**Page extract**
# Having Regrets



## newbea (Oct 19, 2008)

Hi Everyone, this is my first thread and was just hoping for some advice.Sorry that it is soo long....
My husband and I mutually decided to separate after 10 years of marriage. We have two daughters, one is 4 the other 1. We have had problems for a while now but never really argued much just really seemed to take on more so we didn't have to think about the problems. One of the major problems was our sex life or lack of. He was always up for it and I just wasn't interested. I love him and find him attractive but I think that I may have issues with sex after my father treated my mother very badly. I think this may have caused me to associate sex with being dirty or bad. 

So to paint a picture for you. When our 4 year old was born she was quite ill and underwent a few operations this continued for about 3 years which meant that I really never slept and she screamed all the time. I ended up moving into the spare bedroom and to this day she sleeps with me. Thank goodness she is healthy now. Anyway when I found out I was pregnant with our youngest a very close and trusted friend told me that her partner had been told by my husband that he was not happy that I was pregnant because that meant that he was trapped and he was planning on leaving. As you can imagine this hurt me a great deal and certainly didn't help our sex life. 
So about 6 weeks ago we both sat down and decided mutually the best thing to do was to separate as I don't know how to fix the problem I have with Sex. I have now moved out with the kids and am having second thoughts. Through the separation my husband has been wonderful. We have agreed on everything financially and emotionally, and I have gained a great deal more respect for him. I recently told him that I was having second thoughts and how was he feeling about it. He told me that he loved me very much and couldn't ask for a better mother for his children but that he doesn't think that he loves me the same as when we met, but that as i was his best friend as well as his wife it is very hard to let go. I have taken this to mean that he wants to move on. I have taken steps to sort out the sexual issues so I can have a normal love life with whoever I am with.
I am finding it very difficult though becuase I still love him and enjoy spending time with him and find that when he comes to visit the kids he is still quite flirty and sometimes he speaks as though he is regretting it and others he doesn't. Sometimes I feel like he is keeping his options open with me but enjoying single life. He sees the kids regularly and obviously it is hard to spend time with a 1 year old that is breastfeed, but rather than take the older one out he comes to my house and visits here. He also wants to be invited to my family gatherings and I don't know why. Any advice????


----------



## Honey (Sep 2, 2008)

Well, I have to give him credit, he does see his kids and tries to stay in their life, which is a good thing. If he wanted out to see if he can get anyone better, he might still be looking when he is 60.

Dataset items
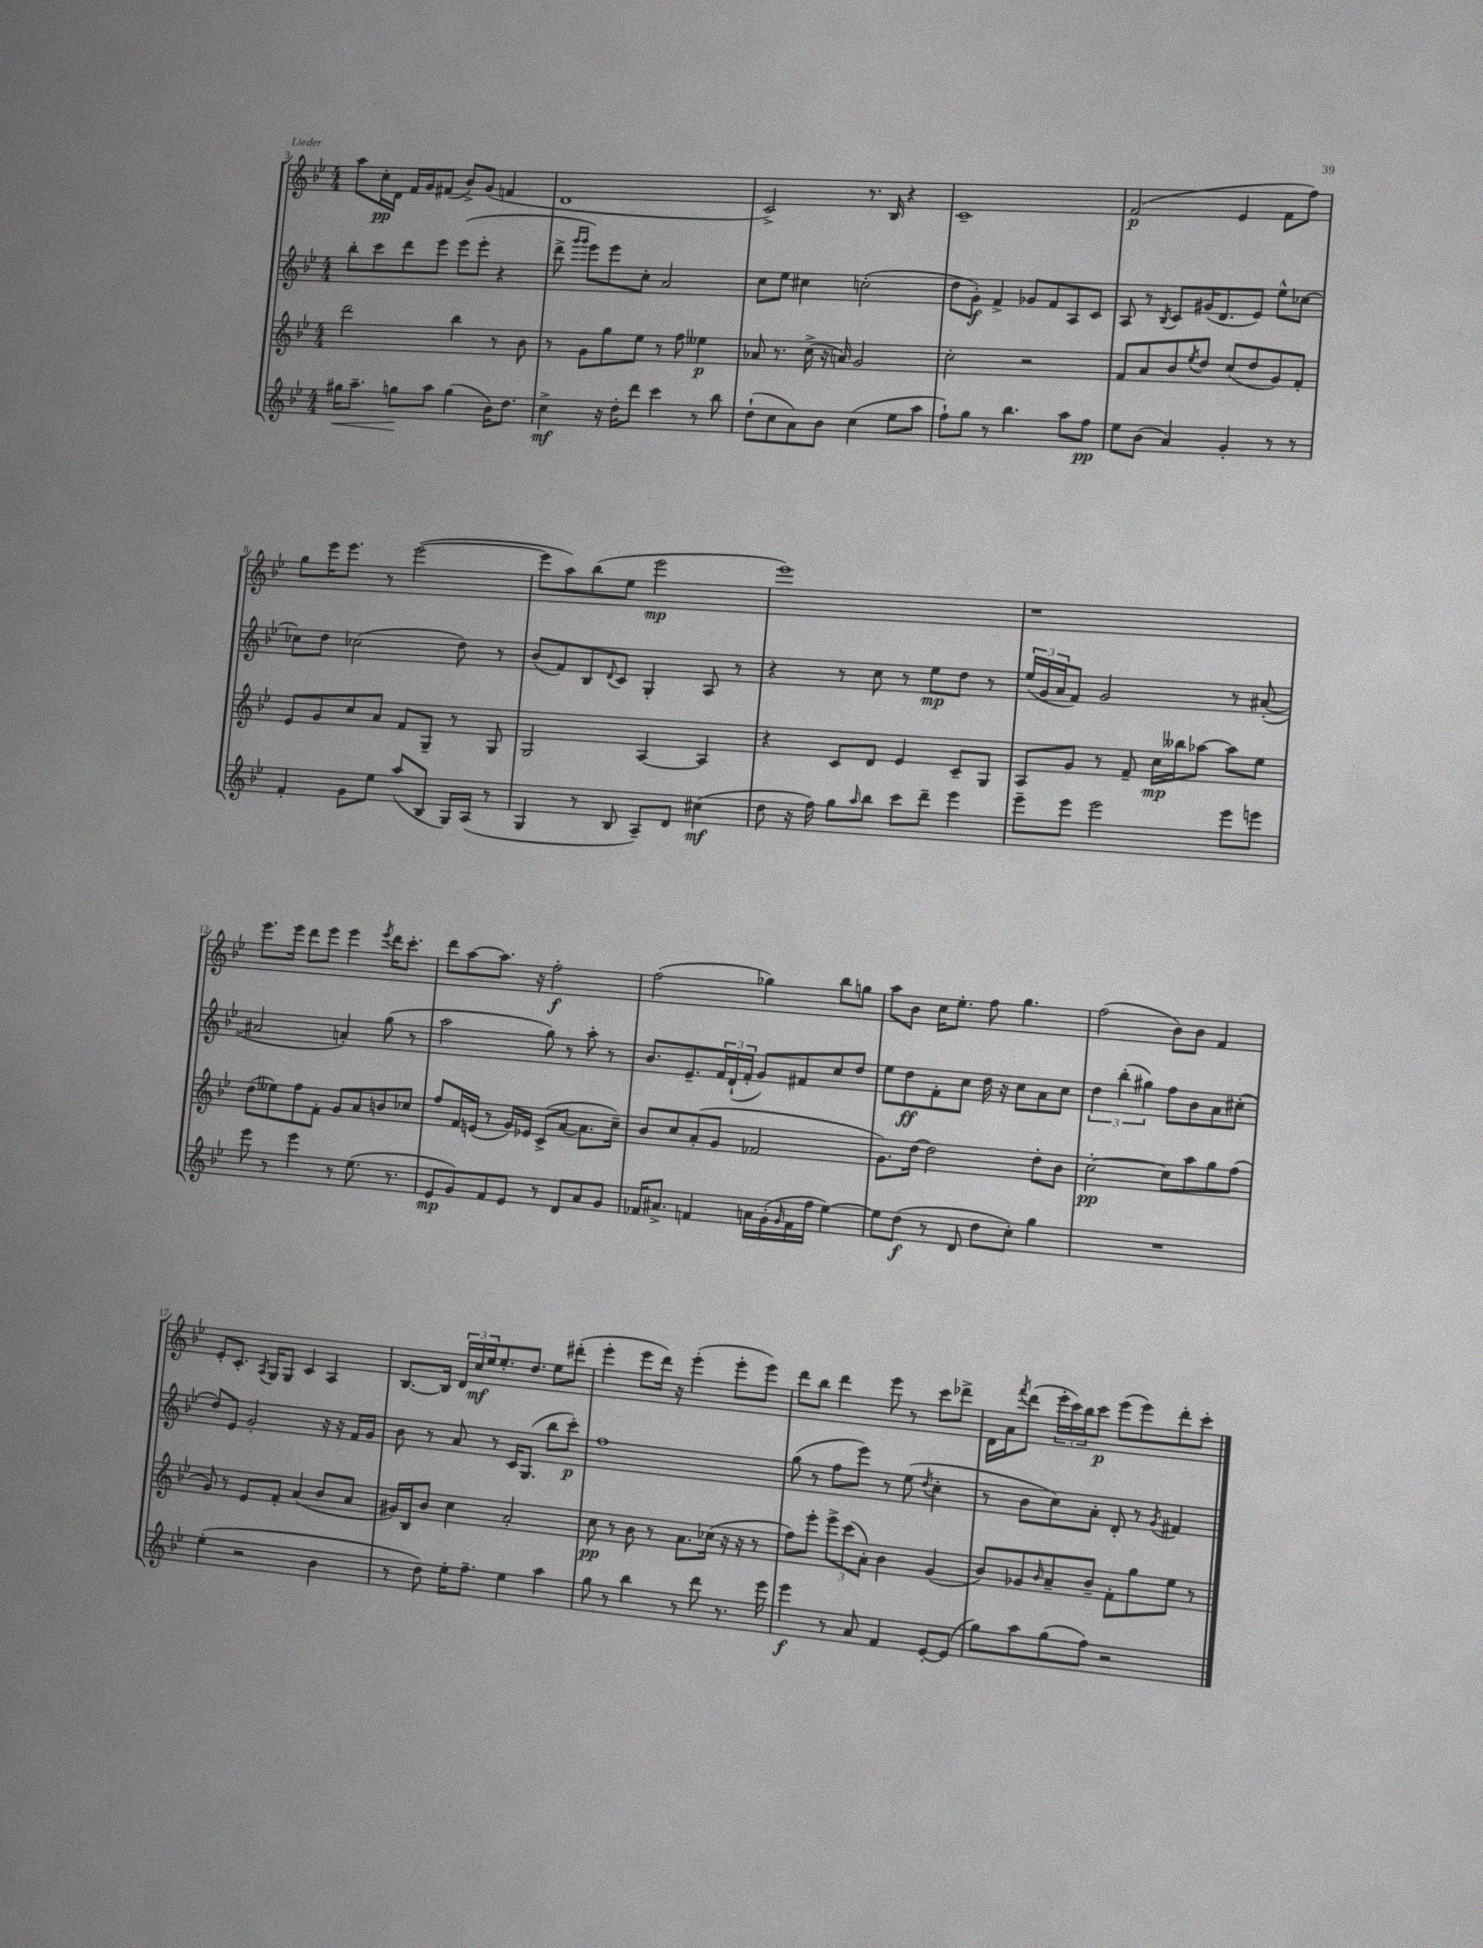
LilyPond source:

<<
\new StaffGroup <<
\new Staff = "s0" {
    \clef treble \key bes \major \numericTimeSignature \time 4/4
    a''8 c''16-.\pp d'16 f'16 g'16 fis'8( bes'8->) g'8( f'4 |
    d'1 |
    c'2->) r8. bes16 r4 |
    c'1-- |
    f'2\p( ees'4 f'8 f''8) |
    g''8 ees'''16 ees'''8. r8 ees'''2~( |
    ees'''8 a''8) bes''8( ees''8 ees'''2\mp |
    ees'''1) |
    r1 |
    ees'''8. ees'''16 d'''8 ees'''8 ees'''4 \acciaccatura { ees'''8 } d'''16 c'''8.-. |
    d'''8 a''8~ a''8. r16 f''2-.\f |
    f''2( ges''4) bes''8 g''8 |
    a''8 bes'8 c''16 ees''8.-. f''8 g''4. |
    f''2( bes'8) bes'8 f'4 |
    ees'8-. c'8.-. \acciaccatura { a8 } g16 g8 c'4 a4 |
    bes8.~ bes16 \tuplet 3/2 { d'16 c''16\mf ees''16 } ees''8.-. d''8. ees''8 dis'''8-.( |
    ees'''4-. ees'''8 d'''16) r16 ees'''4-.( ees'''8-. ees'''8) |
    d'''8 bes''8 d'''4 ees'''8 r8 c'''8 des'''8-> |
    d'16 a'16 \acciaccatura { f'''8 } d'''8( \tuplet 3/2 { ees'''16-. c'''16) bes''16 } c'''8\p ees'''8( ees'''8) d'''8-. c'''8-. \bar "|." |
}
\new Staff = "s1" {
    \clef treble \key bes \major \numericTimeSignature \time 4/4
    bes''8-. c'''8 d'''8 ees'''8 ees'''8( ees'''8-. r4 |
    d'''8-> \grace { g'''16 g'''16 } ees'''8) ees'''8 c''8-. a'2 |
    c''8 ees''8 cis''4 c''2-.( |
    d''8 g'8-.\f) f'4-> ges'8 f'8 a8 c'8 |
    a8 r8 \acciaccatura { bes8 } c'8 gis'16( d'8. ees'8) ees''8-^ ces''8~ |
    ces''8 d''8 ces''2( d''8) r8 |
    bes'8( f'8) bes8 \appoggiatura { d'8 } c'8 g4-. a8 r8 |
    r4 r8 c''8 r8 ees''8\mp d''8 r8 |
    \tuplet 3/2 { ees''16( g'16 a'16 } f'8) g'2 r8 ais'8~-.( |
    ais'2 a'4-.) g''8( r8 |
    a''2 g''8) r8 a''8-. r8 |
    bes'8. ees'8.-- \tuplet 3/2 { f'16 d'16-!( f'16-. } g'8) fis'8 c''8 d''8 |
    ees''8 d''8\ff f'8-. c''8 d''16 r16 c''8 a'8 c''8 |
    \tuplet 3/2 { d''4 bes''4-.( gis''4) } f''8 bes'8 a'8 cis''8-.( |
    d''8) ees'8 g'2-. r16 r16 f'16 g'16 |
    bes'8 r8 a'8 r8 c'16 g8.( bes''8 c'''8-.\p) |
    f''1 |
    g''8( r8 f''8 ees'''8) r8 ees''8( \acciaccatura { d''8 } c''4-. |
    r8 bes'8 c''8) a'8-. d'8-. r8 \acciaccatura { g'8 } fis'4 \bar "|." |
}
\new Staff = "s2" {
    \clef treble \key bes \major \numericTimeSignature \time 4/4
    d'''2 bes''4 r8 bes'8 |
    r8 g'8 g''8 ees''8 r8 f''8 eeses''4\p |
    aes'8 r8. c''16->( r16 a'16) g'2 |
    c''2-. r2 |
    f'8 a'8 bes'8 \acciaccatura { ees''8 } d''8 c''8( d''8 g'8) f'8-. |
    ees'8 g'8 c''8 a'8 f'8 g8-- r8 g8 |
    g2 a4~ a4 |
    r4 c'8 d'8 ees'4 c'8-- g8 |
    a8 g'8 r8 f'8-- c''16\mp beses''16 aes''8~ aes''8 ees''8 |
    d''8( eeses''8) f''8 f'8-. g'8 a'8 b'8 ces''8 |
    f''8 f'16 e'16( r8 g'16) ees'16 c'8->( a'8~ a'8. c''16--) |
    bes'8 c''8 a'8-.( g'8 fes'2 |
    g'8.) d''16~ d''2 d''8-. bes'8 |
    c''2~-.\pp c''8 a''8 g''8 f''8( |
    g'8) r8 ees'8 f'8-. a'4( bes'8 a'8 |
    gis'16) bes16 bes'8 c''4 a'2-. |
    c''8\pp r8 bes'8 r8 a'8. ces''16( r16 r16 r8 |
    f''8) ees'''8-. \tuplet 3/2 { ees'''8-> c'''8( a'8-.) } bes'4 g'4( |
    bes'8) ges'8 \grace { bes'16 } a'8-- bes'8-- f'8-. g''8 ees''8 r8 \bar "|." |
}
\new Staff = "s3" {
    \clef treble \key bes \major \numericTimeSignature \time 4/4
    gis''16\< a''8.-- g''8\! a''8 g''4( bes'16) d''8. |
    c''4->\mf r16 d''16-. d'''8 c'''4 r8 bes''8 |
    d''8-!( c''8 a'8) bes'8 c''4( ees''8 a''8 |
    f''8-!) g''8 r8 bes''4. a''8 f''8\pp |
    ees''8 bes'8( a'4) g'4-. r8 r8 |
    f'4-. g'8 ees''8 a''8( bes8 g16) a16( r8 |
    g4 r8 bes8 a8--) d'8 cis''4\mf( |
    d''8 r16 f''16) g''8 \grace { a''16 } bes''8 c'''8 d'''8-- ees'''4 |
    ees'''8-- ees'''8 ees'''2 ees'''8 e'''8 |
    ees'''8 r8 ees'''4 r8 ees''8.( r8. |
    ees'8\mp g'8) f'8 ees'8 r8 d'8 a'8 g'8 |
    fes'16 ais'8.-> f'4 a'16 g'16-.( \grace { g'16 } f'16 f''16 ees''4~) |
    ees''8 d''8\f( r8 d'8 d''8 c''8-.) g''4 |
    R1 |
    ees''4-.( r2 bes'4 |
    r8 d''8) ees''16-. f''8.-- ees''4 a''4 |
    g''8 r8 bes''4 r8 d'''8 r8. ees'''16 |
    ees'''4\f r8 a'8 f'4 ees'8~-. ees'8( |
    g''8) a''8 g''8( f''8) r2 \bar "|." |
}
>>
>>
\layout { \context { \Score currentBarNumber = #3 } }
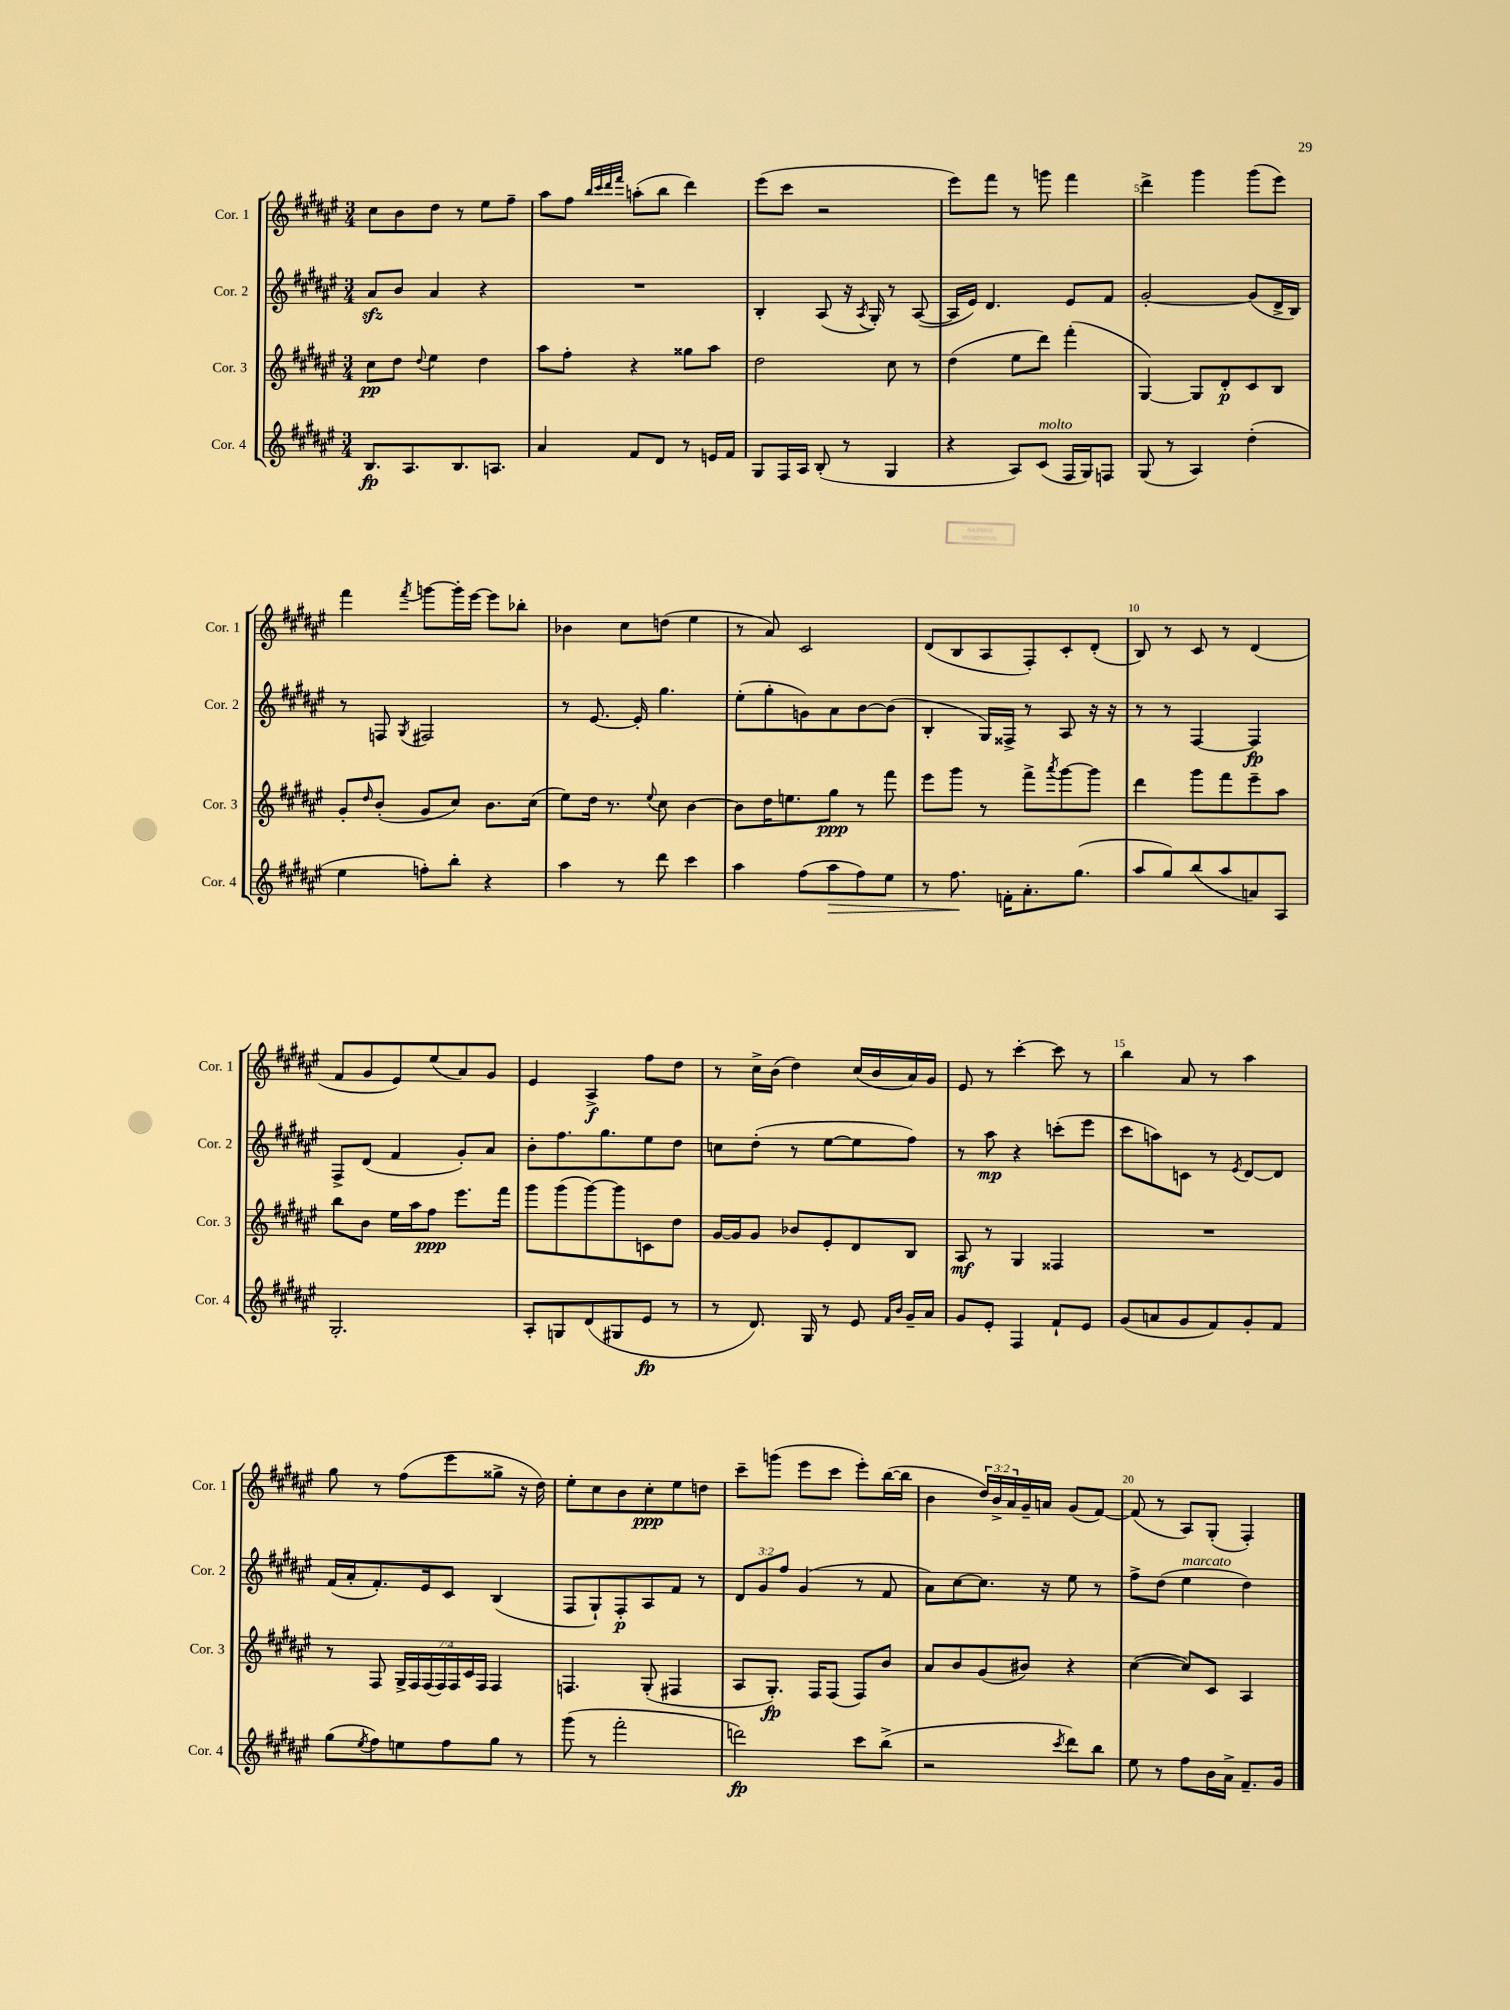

**Problem requirements**
Rename "daughters" to "girls" in the forum thread passage starting with "# Having Regrets" and going on through "dirty or bad.". Write out that passage with the change made.

**Result of the task**
# Having Regrets



## newbea (Oct 19, 2008)

Hi Everyone, this is my first thread and was just hoping for some advice.Sorry that it is soo long....
My husband and I mutually decided to separate after 10 years of marriage. We have two girls, one is 4 the other 1. We have had problems for a while now but never really argued much just really seemed to take on more so we didn't have to think about the problems. One of the major problems was our sex life or lack of. He was always up for it and I just wasn't interested. I love him and find him attractive but I think that I may have issues with sex after my father treated my mother very badly. I think this may have caused me to associate sex with being dirty or bad.